L’étude, non encore rendue publique, dresse un état des lieux du secteur, filière par filière, en décortiquant l’ensemble des activités industrielles de la cellulose, des papiers et cartons, du conditionnement et de l’emballage en Algérie. Aucune de ces activités n’échappe à l’ambiance générale: des contraintes et des difficultés tellement invalidantes que la rentabilité et le fonctionnement du secteur sont aujourd’hui mis en péril. Mettant en cause, en premier lieu, le manque chronique de matière première, l’étude affirme que «les produits finis du secteur, fabriqués en Algérie, sont absolument insuffisants en volume pour satisfaire les besoins dont les perspectives de croissance sont à deux chiffres pour les cinq années à venir». Les entreprises publiques, qui «maîtrisent mal les importations de pâte, papiers et cartons à transformer», sont victimes de la «rigidité du code des marchés publics» et se plaignent des «lenteurs dans les procédures d’achat», alors que le marché mondial «fluctue, au jour le jour, en quantités, et donc en cotation».

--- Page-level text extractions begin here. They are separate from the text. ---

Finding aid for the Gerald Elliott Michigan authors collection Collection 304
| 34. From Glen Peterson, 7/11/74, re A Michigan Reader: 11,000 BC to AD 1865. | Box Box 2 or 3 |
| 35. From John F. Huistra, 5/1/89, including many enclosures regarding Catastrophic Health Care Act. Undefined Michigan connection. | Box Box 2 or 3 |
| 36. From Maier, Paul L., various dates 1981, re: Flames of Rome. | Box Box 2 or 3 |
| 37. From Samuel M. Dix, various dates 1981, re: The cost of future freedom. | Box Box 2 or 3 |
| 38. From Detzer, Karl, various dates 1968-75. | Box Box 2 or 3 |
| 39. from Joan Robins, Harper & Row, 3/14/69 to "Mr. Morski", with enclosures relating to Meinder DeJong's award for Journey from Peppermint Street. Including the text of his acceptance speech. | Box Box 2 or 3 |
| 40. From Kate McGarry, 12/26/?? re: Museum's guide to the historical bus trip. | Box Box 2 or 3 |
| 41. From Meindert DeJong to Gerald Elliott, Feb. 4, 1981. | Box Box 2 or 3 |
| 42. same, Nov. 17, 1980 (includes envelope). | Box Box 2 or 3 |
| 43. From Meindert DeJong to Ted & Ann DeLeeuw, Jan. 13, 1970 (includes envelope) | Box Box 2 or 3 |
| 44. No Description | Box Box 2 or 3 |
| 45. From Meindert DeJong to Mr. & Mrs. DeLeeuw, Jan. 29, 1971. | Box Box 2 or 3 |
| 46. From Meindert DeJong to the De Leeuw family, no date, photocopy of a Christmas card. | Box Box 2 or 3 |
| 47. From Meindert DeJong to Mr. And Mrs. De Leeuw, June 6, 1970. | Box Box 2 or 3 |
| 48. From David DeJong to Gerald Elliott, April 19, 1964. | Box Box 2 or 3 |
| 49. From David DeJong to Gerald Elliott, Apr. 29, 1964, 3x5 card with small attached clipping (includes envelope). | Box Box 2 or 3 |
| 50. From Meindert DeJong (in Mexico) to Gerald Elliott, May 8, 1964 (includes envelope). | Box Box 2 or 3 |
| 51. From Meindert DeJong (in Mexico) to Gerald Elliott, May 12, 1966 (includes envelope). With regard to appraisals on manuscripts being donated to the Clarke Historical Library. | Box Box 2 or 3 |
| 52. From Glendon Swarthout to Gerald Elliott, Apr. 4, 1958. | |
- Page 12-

Les conséquences sont également catastrophiques sur l’activité des transformateurs locaux privés qui déplorent, eux aussi, «un approvisionnement en matière première insuffisamment maîtrisé» les obligeant à recourir à l’importation de produits semi-finis. Il en est de même pour «les clients finaux des secteurs utilisateurs contraints d’importer des produits finis pour emballer leurs produits ou pour imprimer leurs revues», souligne encore la même étude.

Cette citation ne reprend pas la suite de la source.